As actividades inerentes à iniciativa “De Lisboa a Lisboa”, que atingiram o seu ponto alto durante o encontro de todos estes peritos em Lisboa nos passados dias 9 e 10 de Março, tiveram precisamente como principal objectivo reflectir e apresentar propostas sobre diferentes cenários e áreas de intervenção em termos de protecção social, inclusão social e combate à pobreza.
Tratando-se de um evento em parceria com o Governo Português, estamos certos de que os contributos desta iniciativa, cujos resultados no formato de uma publicação serão apresentados muito em breve, poderão contribuir para a futura agenda da Presidência Portuguesa da União Europeia nesta área, no sentido de que esta possa assumir um forte papel num regresso a uma verdadeira estratégia europeia de Inclusão Social. Portugal tem particulares responsabilidades e uma inequívoca legitimidade nesta matéria que deve saber utilizar.
Sabemos que este é o sentir e também a vontade do Governo Português, de resto já por várias vezes expressa pelo Ministro do Trabalho e da Solidariedade Social.

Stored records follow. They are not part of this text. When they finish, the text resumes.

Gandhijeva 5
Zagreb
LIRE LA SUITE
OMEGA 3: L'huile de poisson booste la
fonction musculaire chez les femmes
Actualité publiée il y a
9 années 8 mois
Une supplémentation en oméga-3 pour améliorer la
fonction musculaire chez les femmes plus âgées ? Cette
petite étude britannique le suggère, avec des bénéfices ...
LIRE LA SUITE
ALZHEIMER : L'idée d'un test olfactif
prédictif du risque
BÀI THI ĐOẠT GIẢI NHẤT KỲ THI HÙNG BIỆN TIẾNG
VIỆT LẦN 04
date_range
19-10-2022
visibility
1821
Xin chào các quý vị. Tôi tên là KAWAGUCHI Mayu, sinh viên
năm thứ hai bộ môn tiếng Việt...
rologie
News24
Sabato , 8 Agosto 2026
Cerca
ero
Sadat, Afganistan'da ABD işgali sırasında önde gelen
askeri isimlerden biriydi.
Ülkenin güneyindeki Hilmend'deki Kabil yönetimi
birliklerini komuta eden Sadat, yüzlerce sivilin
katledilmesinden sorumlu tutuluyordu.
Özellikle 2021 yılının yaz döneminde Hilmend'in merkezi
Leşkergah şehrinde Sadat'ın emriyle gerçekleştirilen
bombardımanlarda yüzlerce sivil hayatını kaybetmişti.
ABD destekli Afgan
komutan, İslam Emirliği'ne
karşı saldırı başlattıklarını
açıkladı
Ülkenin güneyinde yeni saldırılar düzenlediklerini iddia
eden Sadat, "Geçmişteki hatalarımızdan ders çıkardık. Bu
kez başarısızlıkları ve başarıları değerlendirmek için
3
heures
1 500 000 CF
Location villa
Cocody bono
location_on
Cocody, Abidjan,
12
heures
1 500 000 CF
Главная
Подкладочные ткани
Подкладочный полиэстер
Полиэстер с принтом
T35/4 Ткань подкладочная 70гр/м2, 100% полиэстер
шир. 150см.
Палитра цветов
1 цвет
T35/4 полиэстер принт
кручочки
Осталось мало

É nossa expectativa que, uma vez mais, os nossos esforços possam contribuir para que a Presidência Portuguesa da União Europeia concretize a possibilidade de um regresso a Lisboa auspicioso em termos de coesão social, onde o combate à pobreza e exclusão social possa ganhar um novo élan e onde a União Europeia possa regressar ao seu projecto fundacional: uma Europa dos cidadãos, de todos, para todos e com todos.